## Task objective
Please find every line in the records below that contains the word "layout", and copy it.

┌──

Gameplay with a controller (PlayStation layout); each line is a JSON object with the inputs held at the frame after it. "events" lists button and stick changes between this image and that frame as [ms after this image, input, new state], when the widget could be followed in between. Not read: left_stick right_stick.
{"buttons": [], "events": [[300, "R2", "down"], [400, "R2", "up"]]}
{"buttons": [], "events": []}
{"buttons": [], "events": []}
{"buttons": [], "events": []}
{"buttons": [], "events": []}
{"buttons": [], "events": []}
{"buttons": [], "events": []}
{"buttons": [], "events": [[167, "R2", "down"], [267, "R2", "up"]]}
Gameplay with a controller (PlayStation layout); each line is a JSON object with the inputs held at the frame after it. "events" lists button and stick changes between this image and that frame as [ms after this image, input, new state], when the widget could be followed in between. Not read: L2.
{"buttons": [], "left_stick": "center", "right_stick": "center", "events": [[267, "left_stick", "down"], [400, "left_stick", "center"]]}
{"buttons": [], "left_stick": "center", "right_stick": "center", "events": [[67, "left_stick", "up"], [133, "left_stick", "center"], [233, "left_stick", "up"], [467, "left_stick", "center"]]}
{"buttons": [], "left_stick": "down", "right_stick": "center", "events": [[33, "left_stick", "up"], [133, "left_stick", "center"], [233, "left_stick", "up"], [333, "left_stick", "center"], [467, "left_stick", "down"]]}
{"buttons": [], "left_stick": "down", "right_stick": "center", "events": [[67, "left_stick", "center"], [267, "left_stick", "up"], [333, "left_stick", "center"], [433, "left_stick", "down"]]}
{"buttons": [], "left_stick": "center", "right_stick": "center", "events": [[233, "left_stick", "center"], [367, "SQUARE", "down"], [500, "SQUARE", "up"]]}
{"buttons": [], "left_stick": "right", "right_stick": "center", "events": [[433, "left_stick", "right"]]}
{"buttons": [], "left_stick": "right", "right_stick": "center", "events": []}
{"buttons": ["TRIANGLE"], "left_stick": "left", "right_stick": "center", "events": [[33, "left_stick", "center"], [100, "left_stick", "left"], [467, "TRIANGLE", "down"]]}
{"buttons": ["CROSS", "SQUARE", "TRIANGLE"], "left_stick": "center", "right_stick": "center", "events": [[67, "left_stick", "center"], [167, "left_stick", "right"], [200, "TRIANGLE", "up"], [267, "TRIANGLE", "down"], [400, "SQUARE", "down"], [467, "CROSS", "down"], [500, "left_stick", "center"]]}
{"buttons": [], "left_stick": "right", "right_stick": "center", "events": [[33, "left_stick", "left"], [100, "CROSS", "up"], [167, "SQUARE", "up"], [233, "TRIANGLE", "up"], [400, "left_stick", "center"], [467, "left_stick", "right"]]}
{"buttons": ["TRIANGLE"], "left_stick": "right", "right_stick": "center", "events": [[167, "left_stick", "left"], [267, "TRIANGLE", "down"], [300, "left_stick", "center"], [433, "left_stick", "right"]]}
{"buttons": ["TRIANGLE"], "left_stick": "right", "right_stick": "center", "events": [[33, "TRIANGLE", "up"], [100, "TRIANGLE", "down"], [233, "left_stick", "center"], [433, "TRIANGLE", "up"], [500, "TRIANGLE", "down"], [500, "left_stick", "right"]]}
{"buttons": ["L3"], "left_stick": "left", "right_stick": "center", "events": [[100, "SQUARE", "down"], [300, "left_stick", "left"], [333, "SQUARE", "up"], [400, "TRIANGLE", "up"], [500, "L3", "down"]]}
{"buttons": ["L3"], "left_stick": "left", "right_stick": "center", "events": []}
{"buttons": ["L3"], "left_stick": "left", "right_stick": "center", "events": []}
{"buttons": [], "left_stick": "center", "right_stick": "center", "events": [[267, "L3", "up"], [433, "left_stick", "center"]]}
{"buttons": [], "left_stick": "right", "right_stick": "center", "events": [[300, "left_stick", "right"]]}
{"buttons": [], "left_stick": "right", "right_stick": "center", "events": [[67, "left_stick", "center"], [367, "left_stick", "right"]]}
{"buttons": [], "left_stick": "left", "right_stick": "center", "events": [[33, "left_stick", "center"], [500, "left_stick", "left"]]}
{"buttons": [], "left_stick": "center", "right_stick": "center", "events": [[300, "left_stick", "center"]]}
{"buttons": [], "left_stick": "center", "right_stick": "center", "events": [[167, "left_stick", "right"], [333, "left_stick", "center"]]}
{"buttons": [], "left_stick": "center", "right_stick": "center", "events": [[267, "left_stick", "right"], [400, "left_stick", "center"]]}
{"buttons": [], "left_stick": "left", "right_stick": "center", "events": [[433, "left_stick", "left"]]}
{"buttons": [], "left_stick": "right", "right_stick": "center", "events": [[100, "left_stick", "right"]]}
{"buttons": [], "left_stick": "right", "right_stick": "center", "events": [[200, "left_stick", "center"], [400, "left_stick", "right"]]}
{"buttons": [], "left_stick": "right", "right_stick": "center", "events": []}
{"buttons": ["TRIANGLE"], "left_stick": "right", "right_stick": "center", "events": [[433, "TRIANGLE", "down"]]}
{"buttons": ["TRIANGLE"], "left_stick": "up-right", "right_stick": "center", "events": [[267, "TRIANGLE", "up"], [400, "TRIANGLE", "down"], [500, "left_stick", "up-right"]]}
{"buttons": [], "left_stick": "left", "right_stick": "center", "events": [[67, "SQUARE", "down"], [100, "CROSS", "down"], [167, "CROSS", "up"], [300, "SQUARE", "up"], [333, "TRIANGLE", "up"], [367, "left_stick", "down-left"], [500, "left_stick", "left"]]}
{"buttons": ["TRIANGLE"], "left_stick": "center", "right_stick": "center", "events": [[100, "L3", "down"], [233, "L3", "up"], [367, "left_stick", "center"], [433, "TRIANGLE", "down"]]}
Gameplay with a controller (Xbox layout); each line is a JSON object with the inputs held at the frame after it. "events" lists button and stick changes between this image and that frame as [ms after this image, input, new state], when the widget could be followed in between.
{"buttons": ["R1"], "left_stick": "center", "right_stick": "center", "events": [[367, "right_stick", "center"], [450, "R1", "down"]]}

└──

## Exercise output
Gameplay with a controller (PlayStation layout); each line is a JSON object with the inputs held at the frame after it. "events" lists button and stick changes between this image and that frame as [ms after this image, input, new state], when the widget could be followed in between. Not read: left_stick right_stick.
Gameplay with a controller (PlayStation layout); each line is a JSON object with the inputs held at the frame after it. "events" lists button and stick changes between this image and that frame as [ms after this image, input, new state], when the widget could be followed in between. Not read: L2.
Gameplay with a controller (Xbox layout); each line is a JSON object with the inputs held at the frame after it. "events" lists button and stick changes between this image and that frame as [ms after this image, input, new state], when the widget could be followed in between.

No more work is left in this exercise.